▶ **Working data**
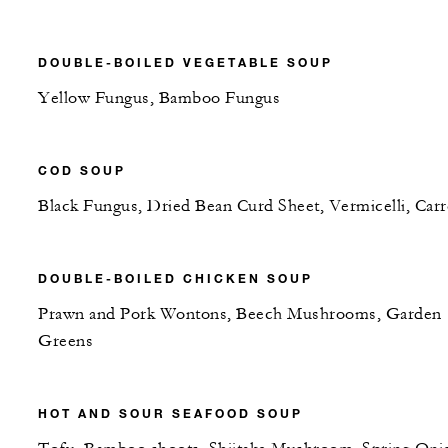
DOUBLE-BOILED VEGETABLE SOUP
Yellow Fungus, Bamboo Fungus
COD SOUP
Black Fungus, Dried Bean Curd Sheet, Vermicelli, Carr
DOUBLE-BOILED CHICKEN SOUP
Prawn and Pork Wontons, Beech Mushrooms, Garden
Greens
HOT AND SOUR SEAFOOD SOUP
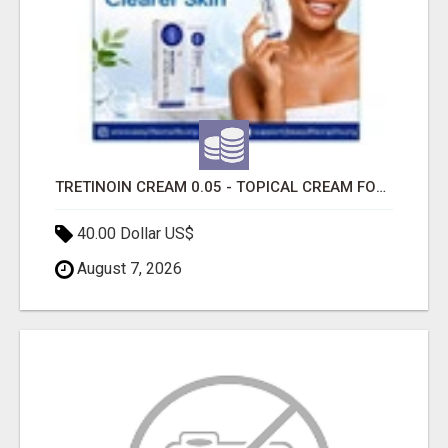
TRETINOIN CREAM 0.05 - TOPICAL CREAM FOR SMOOTHER AND CLEARER SKIN
40.00 Dollar US$
August 7, 2026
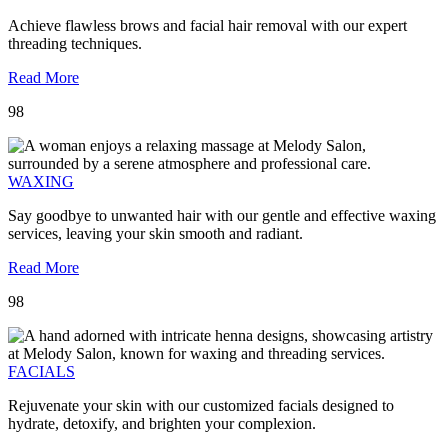
Achieve flawless brows and facial hair removal with our expert
threading techniques.
Read More
98
WAXING
Say goodbye to unwanted hair with our gentle and effective waxing
services, leaving your skin smooth and radiant.
Read More
98
FACIALS
Rejuvenate your skin with our customized facials designed to
hydrate, detoxify, and brighten your complexion.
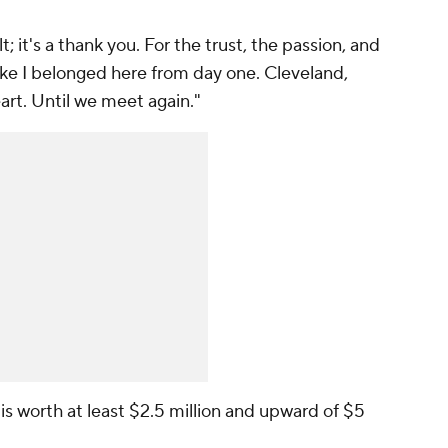
; it's a thank you. For the trust, the passion, and
ke I belonged here from day one. Cleveland,
art. Until we meet again."
s worth at least $2.5 million and upward of $5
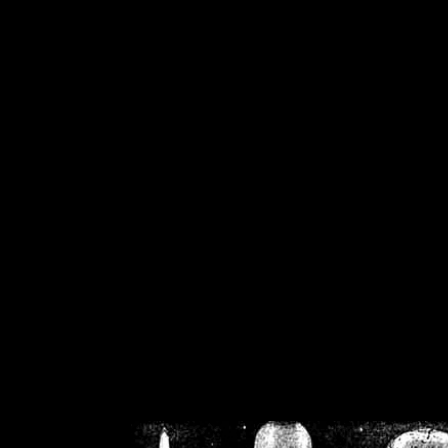
/home/crsn/public_h
/home/crsn/public_html/f
on
Warning
: Cannot modif
already sent b
/home/crsn/public_h
/home/crsn/public_html/f
on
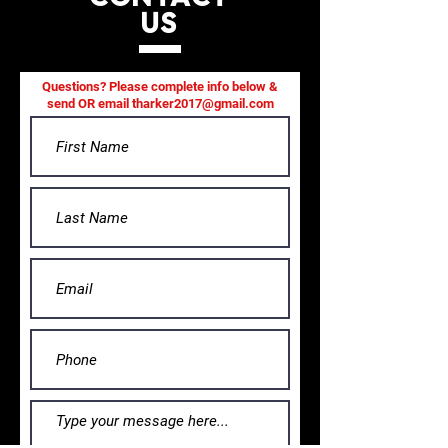
US
Questions? Please complete info below &
send OR email
tharker2017@gmail.com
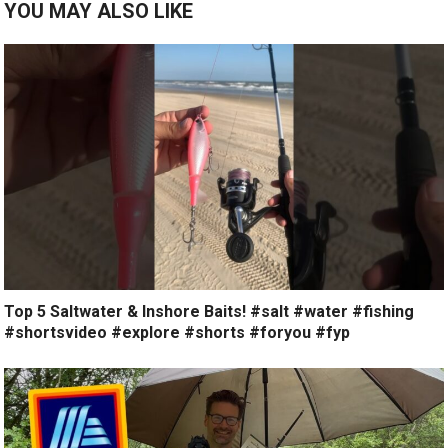
YOU MAY ALSO LIKE
Top 5 Saltwater & Inshore Baits! #salt #water #fishing
#shortsvideo #explore #shorts #foryou #fyp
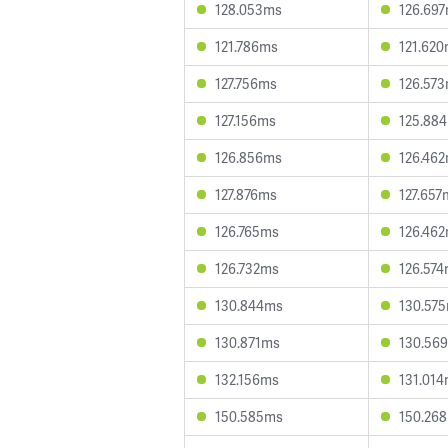
128.053ms
126.69
121.786ms
121.62
127.756ms
126.57
127.156ms
125.88
126.856ms
126.46
127.876ms
127.657
126.765ms
126.46
126.732ms
126.57
130.844ms
130.57
130.871ms
130.56
132.156ms
131.01
150.585ms
150.26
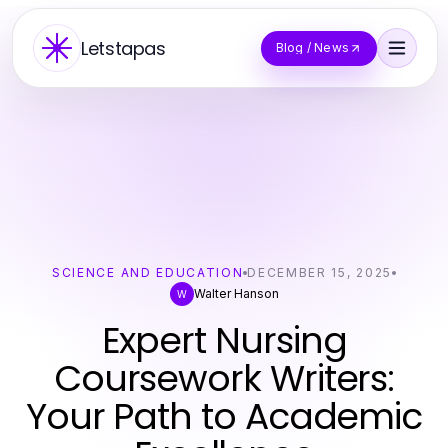
Letstapas
Blog / News
SCIENCE AND EDUCATION
DECEMBER 15, 2025
Walter Hanson
W
Expert Nursing
Coursework Writers:
Your Path to Academic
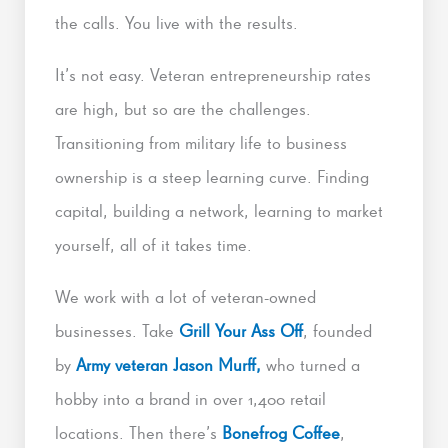
the calls. You live with the results.
It’s not easy. Veteran entrepreneurship rates
are high, but so are the challenges.
Transitioning from military life to business
ownership is a steep learning curve. Finding
capital, building a network, learning to market
yourself, all of it takes time.
We work with a lot of veteran-owned
businesses. Take
Grill Your Ass Off
, founded
by
Army veteran Jason Murff,
who turned a
hobby into a brand in over 1,400 retail
locations. Then there’s
Bonefrog Coffee
,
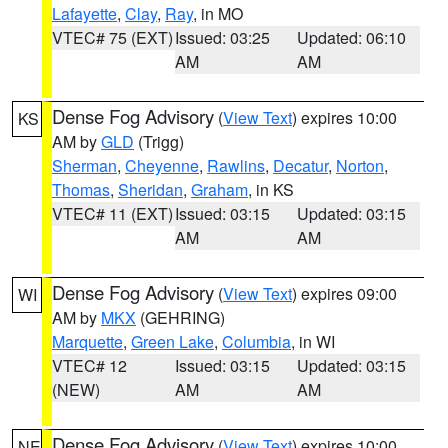
Lafayette
,
Clay
,
Ray
, in MO
VTEC# 75 (EXT)
Issued: 03:25
Updated: 06:10
AM
AM
Dense Fog Advisory
(
View Text
) expires 10:00
KS
AM by
GLD
(Trigg)
Sherman
,
Cheyenne
,
Rawlins
,
Decatur
,
Norton
,
Thomas
,
Sheridan
,
Graham
, in KS
VTEC# 11 (EXT)
Issued: 03:15
Updated: 03:15
AM
AM
Dense Fog Advisory
(
View Text
) expires 09:00
WI
AM by
MKX
(GEHRING)
Marquette
,
Green Lake
,
Columbia
, in WI
VTEC# 12
Issued: 03:15
Updated: 03:15
(NEW)
AM
AM
Dense Fog Advisory
(
View Text
) expires 10:00
NE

▶ **Task description**
Copy the records exactly; no image should appear in the result.

▶ **Answer area**
DOUBLE-BOILED VEGETABLE SOUP
Yellow Fungus, Bamboo Fungus
COD SOUP
Black Fungus, Dried Bean Curd Sheet, Vermicelli, Carr
DOUBLE-BOILED CHICKEN SOUP
Prawn and Pork Wontons, Beech Mushrooms, Garden
Greens
HOT AND SOUR SEAFOOD SOUP
TRETINOIN CREAM 0.05 - TOPICAL CREAM FOR SMOOTHER AND CLEARER SKIN
40.00 Dollar US$
August 7, 2026
Achieve flawless brows and facial hair removal with our expert
threading techniques.
Read More
98
WAXING
Say goodbye to unwanted hair with our gentle and effective waxing
services, leaving your skin smooth and radiant.
Read More
98
FACIALS
Rejuvenate your skin with our customized facials designed to
hydrate, detoxify, and brighten your complexion.
; it's a thank you. For the trust, the passion, and
ke I belonged here from day one. Cleveland,
art. Until we meet again."
s worth at least $2.5 million and upward of $5
/home/crsn/public_h
/home/crsn/public_html/f
on
Warning
: Cannot modif
already sent b
/home/crsn/public_h
/home/crsn/public_html/f
on
US
Questions? Please complete info below &
send OR email
tharker2017@gmail.com
YOU MAY ALSO LIKE
Top 5 Saltwater & Inshore Baits! #salt #water #fishing
#shortsvideo #explore #shorts #foryou #fyp
128.053ms
126.69
121.786ms
121.62
127.756ms
126.57
127.156ms
125.88
126.856ms
126.46
127.876ms
127.657
126.765ms
126.46
126.732ms
126.57
130.844ms
130.57
130.871ms
130.56
132.156ms
131.01
150.585ms
150.26
Letstapas
Blog / News
SCIENCE AND EDUCATION
DECEMBER 15, 2025
Walter Hanson
W
Expert Nursing
Coursework Writers:
Your Path to Academic
the calls. You live with the results.
It’s not easy. Veteran entrepreneurship rates
are high, but so are the challenges.
Transitioning from military life to business
ownership is a steep learning curve. Finding
capital, building a network, learning to market
yourself, all of it takes time.
We work with a lot of veteran-owned
businesses. Take
Grill Your Ass Off
, founded
by
Army veteran Jason Murff,
who turned a
hobby into a brand in over 1,400 retail
locations. Then there’s
Bonefrog Coffee
,
Lafayette
,
Clay
,
Ray
, in MO
VTEC# 75 (EXT)
Issued: 03:25
Updated: 06:10
AM
AM
Dense Fog Advisory
(
View Text
) expires 10:00
KS
AM by
GLD
(Trigg)
Sherman
,
Cheyenne
,
Rawlins
,
Decatur
,
Norton
,
Thomas
,
Sheridan
,
Graham
, in KS
VTEC# 11 (EXT)
Issued: 03:15
Updated: 03:15
AM
AM
Dense Fog Advisory
(
View Text
) expires 09:00
WI
AM by
MKX
(GEHRING)
Marquette
,
Green Lake
,
Columbia
, in WI
VTEC# 12
Issued: 03:15
Updated: 03:15
(NEW)
AM
AM
Dense Fog Advisory
(
View Text
) expires 10:00
NE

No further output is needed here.